In [3]:
# !pip install pandas
# !pip install pyarrow
# !pip install seaborn
# !pip install sklearn

In [4]:
import os
import pandas as pd
import numpy as np
import seaborn as sns
from sklearn.feature_extraction import DictVectorizer
from sklearn.metrics import mean_squared_error
from sklearn.linear_model import LinearRegression

os.chdir('../data')

In [5]:
!ls

fhv_tripdata_2021-01.parquet  fhv_tripdata_2021-02.parquet


In [6]:
def process_df(path: str, dv = None):
    if path.endswith('.csv'):
        df = pd.read_csv(path)
    elif path.endswith('.parquet'):
        df = pd.read_parquet(path)
    
    print(f'Initial shape is {df.shape}')
        
    df['duration'] = df['dropOff_datetime'] - df['pickup_datetime']
    df['duration'] = df['duration'].apply(lambda x: x.total_seconds()/60)
    
    print(f'Average trip duration: {df.duration.mean()}')
    
    num_records_0 = df.shape[0]
    df = df[(df.duration >= 1) & (df.duration <= 60)]
    num_records_1 = df.shape[0]
    print(f'Dropped records = {num_records_1 - num_records_0}')
    print(f'New shape is {df.shape}')
    
    categorical = ['PUlocationID', 'DOlocationID']
    df[categorical] = df[categorical].fillna(-1)
    for col in categorical:
        df[col] = df[col].astype('int32')
        df[col] = df[col].astype('str')
        
    print('The share of missing PUlocationID is', end = ' ')
    print(f'{round(100 * df[df.PUlocationID == "-1"].shape[0]/df.shape[0], 2)}%')
    
    if not dv:
        dv = DictVectorizer()
        X = dv.fit_transform(df[categorical].to_dict(orient='records'))
    else:
        X = dv.transform(df[categorical].to_dict(orient='records'))
    
    print(f'Shape of X is {X.shape}')
    
    y = df.duration.values
    return X, y, dv

In [7]:
X_train, y_train, dv = process_df('fhv_tripdata_2021-01.parquet')

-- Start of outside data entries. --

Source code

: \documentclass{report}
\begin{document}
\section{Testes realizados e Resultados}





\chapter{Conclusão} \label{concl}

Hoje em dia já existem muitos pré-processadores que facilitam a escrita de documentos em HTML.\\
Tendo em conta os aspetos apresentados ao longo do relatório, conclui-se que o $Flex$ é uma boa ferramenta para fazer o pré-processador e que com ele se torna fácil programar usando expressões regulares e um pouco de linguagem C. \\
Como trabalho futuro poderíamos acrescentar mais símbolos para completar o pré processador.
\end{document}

Initial shape is (1154112, 7)
Average trip duration: 19.167224093791006
Dropped records = -44286
New shape is (1109826, 8)
The share of missing PUlocationID is 83.53%
Shape of X is (1109826, 525)


In [8]:
X_val, y_val, _ = process_df('fhv_tripdata_2021-02.parquet', dv)

Initial shape is (1037692, 7)
Average trip duration: 20.706986225199763
Dropped records = -47579
New shape is (990113, 8)
The share of missing PUlocationID is 85.71%
Shape of X is (990113, 525)


In [9]:
model = LinearRegression()
model.fit(X_train, y_train)

In [10]:
preds = model.predict(X_train)
mse = mean_squared_error(y_train, preds)
np.sqrt(mse)

10.528519389548583

In [11]:
preds = model.predict(X_val)
mse = mean_squared_error(y_val, preds)
np.sqrt(mse)

11.014286585021035